**Aim**: Turn the lines below into a JSON list of strings, with one string for each line and no entries for blank lines. Keep the pictures out of the answer.

───

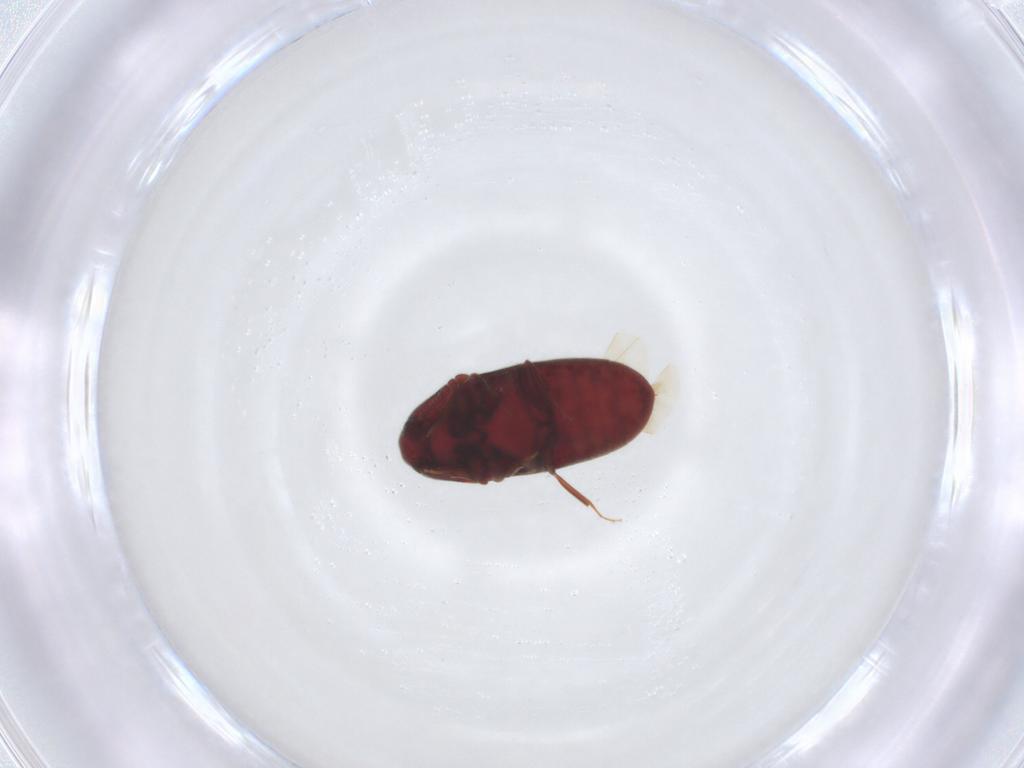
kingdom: Animalia
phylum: Arthropoda
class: Insecta
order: Coleoptera
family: Throscidae
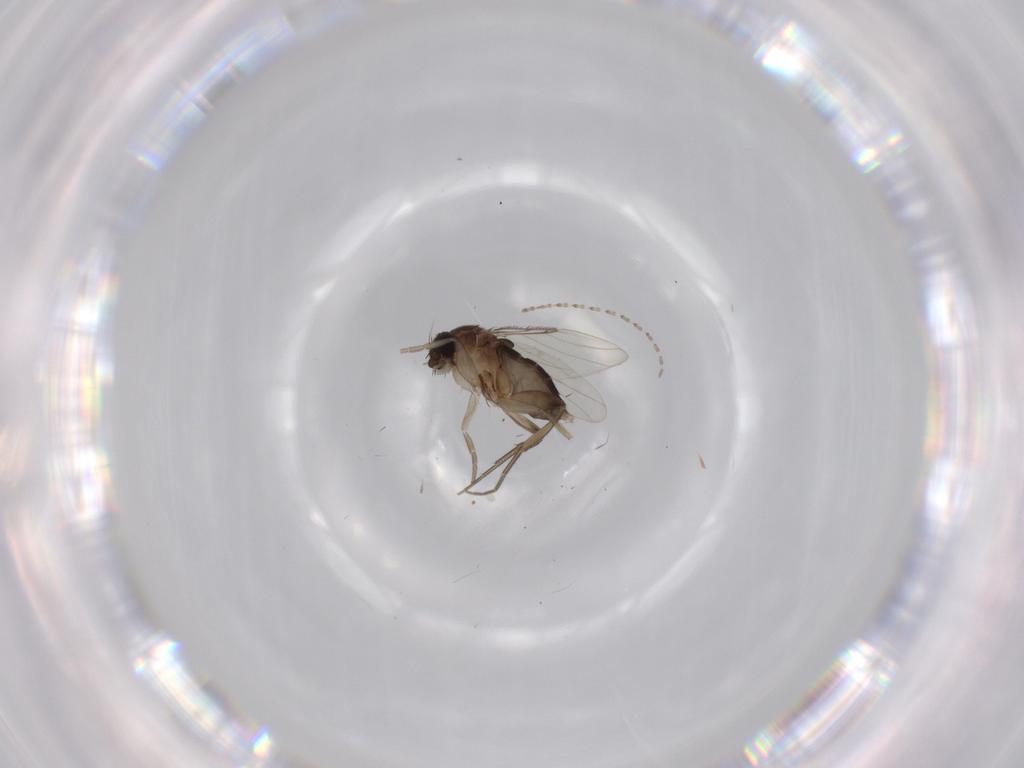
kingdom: Animalia
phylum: Arthropoda
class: Insecta
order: Diptera
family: Cecidomyiidae
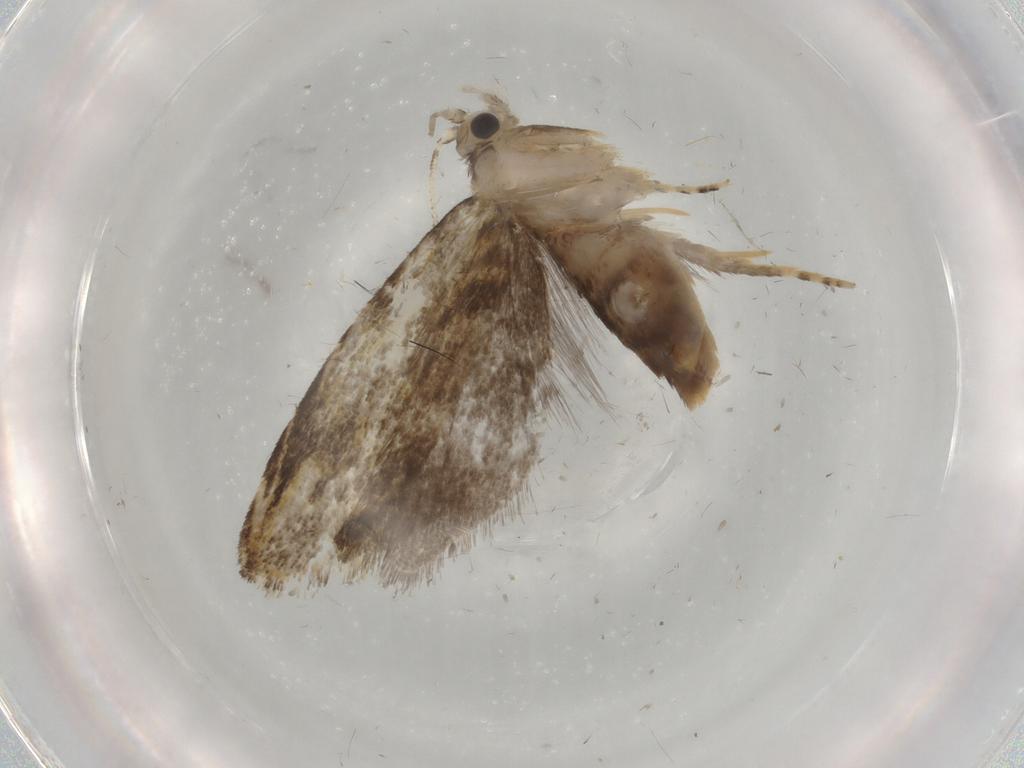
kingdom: Animalia
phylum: Arthropoda
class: Insecta
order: Lepidoptera
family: Tineidae
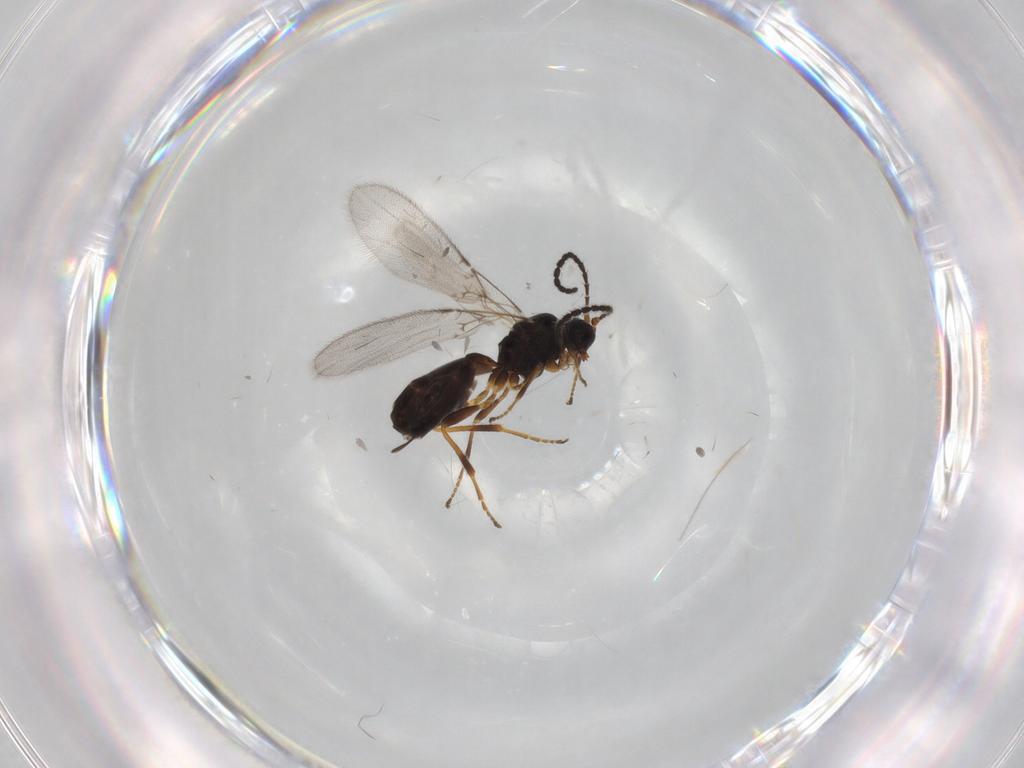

───

**Exercise result**:
[
  "kingdom: Animalia",
  "phylum: Arthropoda",
  "class: Insecta",
  "order: Coleoptera",
  "family: Throscidae",
  "kingdom: Animalia",
  "phylum: Arthropoda",
  "class: Insecta",
  "order: Diptera",
  "family: Cecidomyiidae",
  "kingdom: Animalia",
  "phylum: Arthropoda",
  "class: Insecta",
  "order: Lepidoptera",
  "family: Tineidae"
]